> **Aim 1**
In the post about feeling scooped out, what explanation does Kelly suggest for the emptiness she feels after leading a group, finishing a writing project, or attending a birth or a wedding? Answer in one to three sentences.
> **Aim 2**
Continue the post about feeling scooped out from the point where it ends.

++++ Excerpt to read

More on Being Scooped Out

After the Virtual Retreat, I wrote a post about feeling scooped out, feeling like a pumpkin after scraping, but before carving.

Kelly made this brilliant comment:

Jen, I hope you will speak some more about the “vacuum” following leading.

I feel the same way after I lead a group and I now work to seriously ground myself–attending to basic first chakra needs: cleaning up, using the bathroom, drinking water, taking a walk.

Even so, I still find it a restlesss place to be, and I’m curious about that.

She added:

Falling asleep last night, I realized that this emptiness comes after finishing a writing project too. And after attending a birth or a dear friend’s wedding.

Which makes me think that maybe it has to do with being deeply part of something without it being “ours.”

When we lead, or support, or create, we are the vessel, but not the destination.

Kind of makes me think of Moses.

And about how it’s going to feel when my kids fly the nest.

++++++++
++++ Extracted information

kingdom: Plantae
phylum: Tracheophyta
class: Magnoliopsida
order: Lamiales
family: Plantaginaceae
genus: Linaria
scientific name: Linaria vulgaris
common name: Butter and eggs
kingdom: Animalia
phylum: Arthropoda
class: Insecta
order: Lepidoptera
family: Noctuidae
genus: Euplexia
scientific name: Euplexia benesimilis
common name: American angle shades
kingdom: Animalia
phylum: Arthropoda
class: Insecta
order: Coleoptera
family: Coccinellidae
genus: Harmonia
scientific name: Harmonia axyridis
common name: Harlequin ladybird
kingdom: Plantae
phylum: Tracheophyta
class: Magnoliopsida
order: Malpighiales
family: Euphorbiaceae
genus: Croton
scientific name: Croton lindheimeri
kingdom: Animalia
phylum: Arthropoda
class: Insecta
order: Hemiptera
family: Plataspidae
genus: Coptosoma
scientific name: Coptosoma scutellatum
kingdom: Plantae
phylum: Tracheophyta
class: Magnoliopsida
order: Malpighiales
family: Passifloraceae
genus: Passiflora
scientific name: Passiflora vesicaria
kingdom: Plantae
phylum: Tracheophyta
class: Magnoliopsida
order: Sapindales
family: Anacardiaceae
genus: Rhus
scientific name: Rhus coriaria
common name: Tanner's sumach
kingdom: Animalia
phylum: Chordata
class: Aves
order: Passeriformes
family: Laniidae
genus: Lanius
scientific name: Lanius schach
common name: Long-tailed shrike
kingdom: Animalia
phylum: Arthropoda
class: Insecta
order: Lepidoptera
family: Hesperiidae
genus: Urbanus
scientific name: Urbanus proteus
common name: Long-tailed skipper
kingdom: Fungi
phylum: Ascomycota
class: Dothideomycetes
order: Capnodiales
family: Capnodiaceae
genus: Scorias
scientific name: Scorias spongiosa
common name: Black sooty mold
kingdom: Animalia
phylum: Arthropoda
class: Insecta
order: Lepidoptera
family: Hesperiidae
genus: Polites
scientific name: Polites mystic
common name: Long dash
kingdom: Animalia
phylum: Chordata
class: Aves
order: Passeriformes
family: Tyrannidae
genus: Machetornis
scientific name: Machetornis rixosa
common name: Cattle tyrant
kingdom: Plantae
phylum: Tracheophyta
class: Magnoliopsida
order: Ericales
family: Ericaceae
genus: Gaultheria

++++++++

> **Written answer 1**
Kelly suggests that the emptiness may come from being deeply part of something that isn't "ours." When we lead, support, or create, we are the vessel but not the destination.

> **Written answer 2**
Ouch. And AAAAAHhhhhh (awe.)!

Kelly, that’s exactly it – it is a restless place, isn’t it?!

I’ve learned that for me, some scooped out is good.  It means I’ve given it my all. Too much means I haven’t taken care of myself. One really important way to manage the scooped out feeling:

Scooped Out Moderation Tip

Put her in a pumpkin shell...

Image from dcnstrctr on Flickr

Create conditions of satisfaction (COS) for your event. We use COS’s a lot at the Comfort Cafe. In a nut shell, you create COS’s for anything that you want to create or achieve. COS guidelines:

  • They are measurable in facts, dependent only on you, and have a time element.
  • You are competent to fulfill them.
  • You declare you will be satisfied even if you don’t feel satisfied.

 COS’s for leading a retreat could be, “I will take five actions each day to promote my event; I will take the afternoon and evening off the day before, to rest and meditate, starting at noon; I will invite three people to help me during the event; I will only sign books at lunch; I will ground my energy at least three times during the event.”

  • Notice I can do all these things without relying on anybody else to do anything. Yes, I am inviting people to help me but I am not saying I will be satisfied if they perform a certain way. I can keep inviting people until I have 3 helpers.
  • Notice I am competent to do these things – I know how and I have the time and energy.
  • Notice I can measure if I did these things – or if I didn’t.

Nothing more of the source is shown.